I have a mixed-signal circuit, with the audio side using a \$\pm15V\$ supply, and the MCU and DACs using a \$3.3V\$ supply. The MCU's internal DAC and two external DACs provide control signals for the audio processing side. I need a rather well controlled ratio of a fixed voltage \$\sim3V\$(which in itself doesn't need to be super accurate) and the DAC reference voltage, so I'm using an external reference for all DACs.
My solution to this is to generate the reference from the \$3.3V\$ supply, with some filtering, and buffer it with an opamp supplied from the audio supplies. Then I can use that voltage to get the other voltage at a precise enough ratio.
After already destroying one prototype due a different mistake regarding the reference, I suddenly became worried about what happens at startup, once the reference is there: to my understanding, an internally compensated op-amp works essentially by charging its internal capacitor with a current proportional to the difference between its inputs, and that the capacitor is usually referenced to its negative rail. Now at startup, if the capacitor is empty, doesn't that mean that the output starts at \$-15V\$ in my case, before settling with the maximal slew-rate of the op-amp to its steady-state level?
My question is: am I right that there will be such a transient voltage, and if there is, will it destroy my MCU or DACs?

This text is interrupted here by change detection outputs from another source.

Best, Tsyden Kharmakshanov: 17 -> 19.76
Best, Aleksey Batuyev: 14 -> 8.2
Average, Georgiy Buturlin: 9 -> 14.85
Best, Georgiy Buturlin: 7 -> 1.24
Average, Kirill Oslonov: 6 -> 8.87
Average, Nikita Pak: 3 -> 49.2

The opamp in question is a TL074, and here's the schematic:
simulate this circuit – Schematic created using CircuitLab
There are \$1\mathrm{\mu F}\$ and \$1\mathrm{nF}\$ caps further filtering the reference at the MCU Vref+ -pin, and no further filtering at the external DACs, which are very close to the reference op-amp.
Best Answer
Without seeing your power supply turn-on and turn-off behavior, there is simply no way to be sure how it will behave on power-on.

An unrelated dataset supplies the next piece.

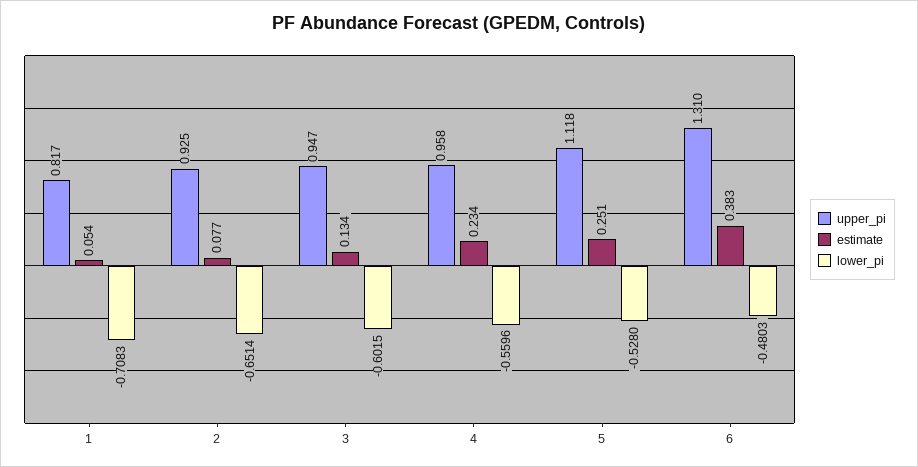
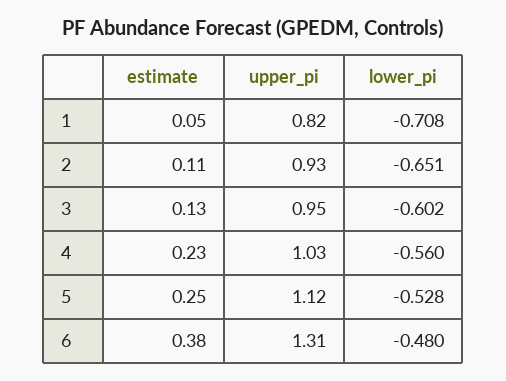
estimate, 2: 0.077 -> 0.11
upper_pi, 4: 0.958 -> 1.03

However, if you're worried about negative excursions, you have a simple way out. Connect the V- input to ground, rather than -15. You're not trying for a bipolar excursion, after all, but rather a constant 3.3 volts.

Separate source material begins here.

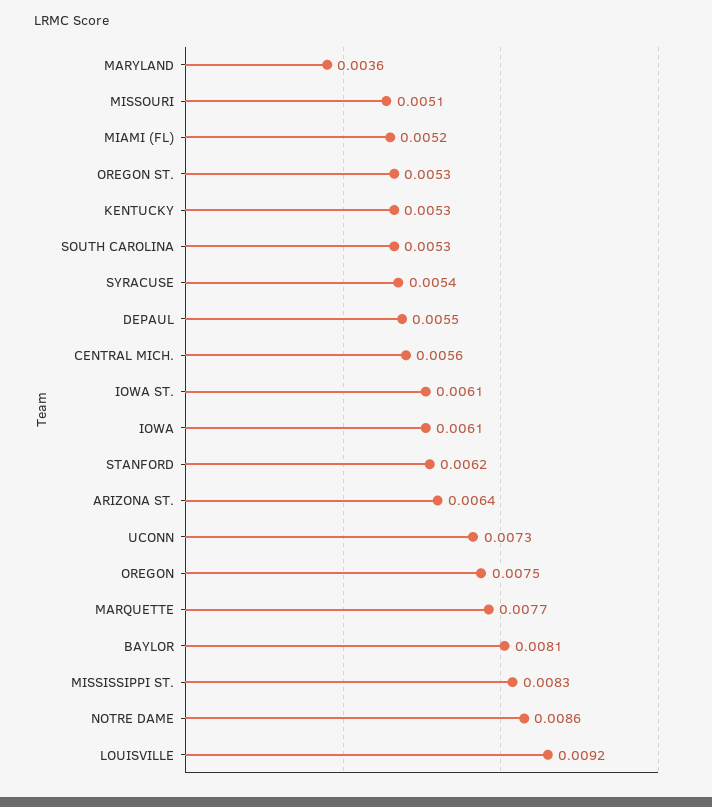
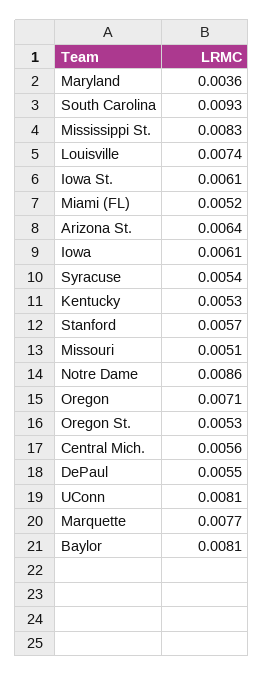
SOUTH CAROLINA: 0.0053 -> 0.0093
STANFORD: 0.0062 -> 0.0057
UCONN: 0.0073 -> 0.0081
OREGON: 0.0075 -> 0.0071
LOUISVILLE: 0.0092 -> 0.0074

Check the data sheet figures 2 and 3, and you'll see that even for a 2 k load, the output will get within 2 volts of the supplies. For a 15 volt supply, this is a range of about 2 to 13 volts. Since you need 3, you should be all set. Actually, you're even better off than the data sheet indicates, since the op amp will be sourcing current at the lower ouput voltages, and the NPN portion of the output stage will be doing the work, and will have 12 volts across it, so there is no chance of the output stage getting starved.
EDIT - There is a way to check for transients without a scope, but it will take a bit of extra circuitry, and one or more power supplies. If you make a comparator combined with an SR flip-flop,
simulate this circuit – Schematic created using CircuitLab
Use the pot to set your trigger voltage, and close the switch momentarily to reset the flip-flop. The circuit must be live before you turn on the circuit you're testing. If the input drops below the set point, even for a few microseconds, the LED will turn on and stay on until the reset switch is pressed.
The CD4011 is powered by +15 and GND, not +/- 15.